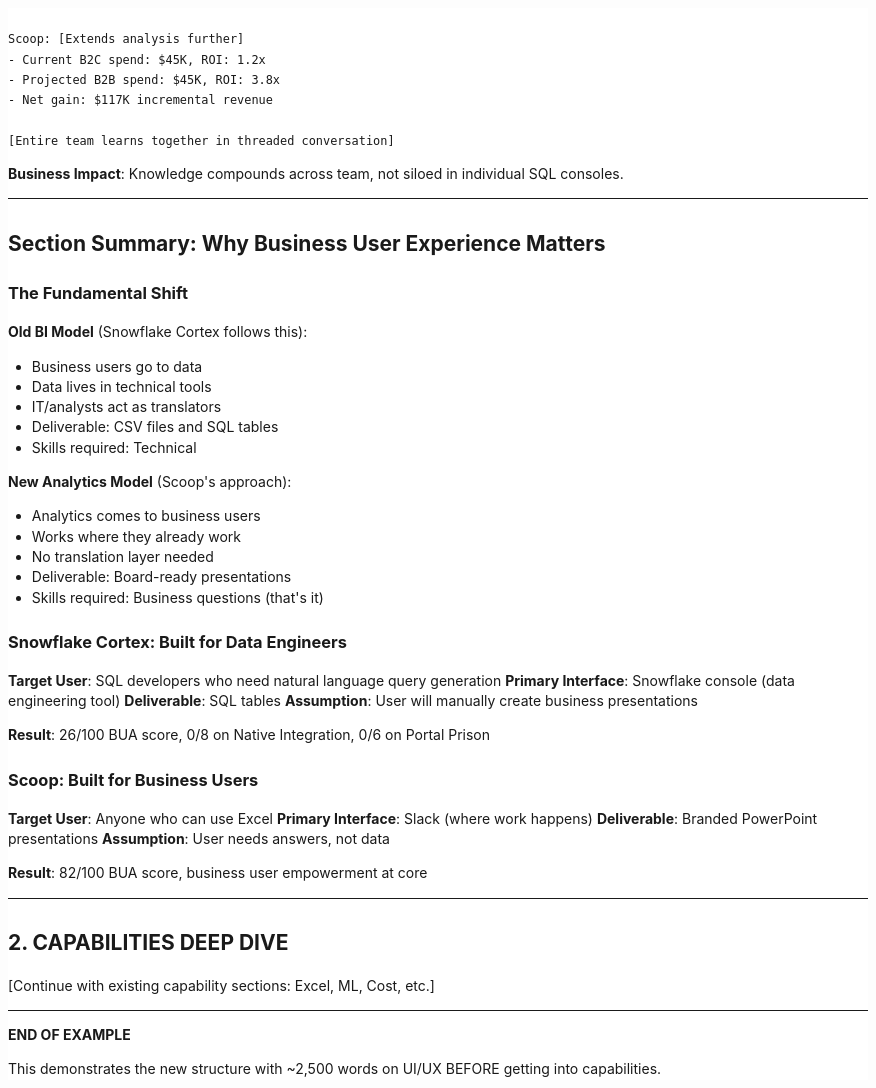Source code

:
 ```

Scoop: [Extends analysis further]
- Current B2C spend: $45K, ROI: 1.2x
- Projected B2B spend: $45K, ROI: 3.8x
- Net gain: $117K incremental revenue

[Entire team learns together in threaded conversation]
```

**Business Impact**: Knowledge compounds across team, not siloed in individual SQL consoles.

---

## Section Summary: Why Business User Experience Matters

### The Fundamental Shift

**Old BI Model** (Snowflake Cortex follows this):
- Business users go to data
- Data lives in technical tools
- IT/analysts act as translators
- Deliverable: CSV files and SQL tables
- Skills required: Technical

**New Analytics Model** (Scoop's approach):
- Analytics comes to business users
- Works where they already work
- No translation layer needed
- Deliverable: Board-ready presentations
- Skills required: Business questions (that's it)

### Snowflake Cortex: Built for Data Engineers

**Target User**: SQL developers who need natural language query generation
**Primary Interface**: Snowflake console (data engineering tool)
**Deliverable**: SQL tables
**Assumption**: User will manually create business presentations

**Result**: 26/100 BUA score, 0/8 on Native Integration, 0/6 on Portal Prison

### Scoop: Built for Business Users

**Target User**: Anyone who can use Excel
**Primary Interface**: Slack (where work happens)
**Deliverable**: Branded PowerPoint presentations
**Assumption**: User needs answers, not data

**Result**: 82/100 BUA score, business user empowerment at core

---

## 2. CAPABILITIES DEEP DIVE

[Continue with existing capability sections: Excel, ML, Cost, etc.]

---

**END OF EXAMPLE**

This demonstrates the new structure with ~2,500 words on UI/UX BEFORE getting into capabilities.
==================================================
■ Task item
Would you print the line containing "- IT/analysts act as translators" and every line after it up to the end of the listing above, exactly, and nothing else?

■ Output of the exercise
- IT/analysts act as translators
- Deliverable: CSV files and SQL tables
- Skills required: Technical

**New Analytics Model** (Scoop's approach):
- Analytics comes to business users
- Works where they already work
- No translation layer needed
- Deliverable: Board-ready presentations
- Skills required: Business questions (that's it)

### Snowflake Cortex: Built for Data Engineers

**Target User**: SQL developers who need natural language query generation
**Primary Interface**: Snowflake console (data engineering tool)
**Deliverable**: SQL tables
**Assumption**: User will manually create business presentations

**Result**: 26/100 BUA score, 0/8 on Native Integration, 0/6 on Portal Prison

### Scoop: Built for Business Users

**Target User**: Anyone who can use Excel
**Primary Interface**: Slack (where work happens)
**Deliverable**: Branded PowerPoint presentations
**Assumption**: User needs answers, not data

**Result**: 82/100 BUA score, business user empowerment at core

---

## 2. CAPABILITIES DEEP DIVE

[Continue with existing capability sections: Excel, ML, Cost, etc.]

---

**END OF EXAMPLE**

This demonstrates the new structure with ~2,500 words on UI/UX BEFORE getting into capabilities.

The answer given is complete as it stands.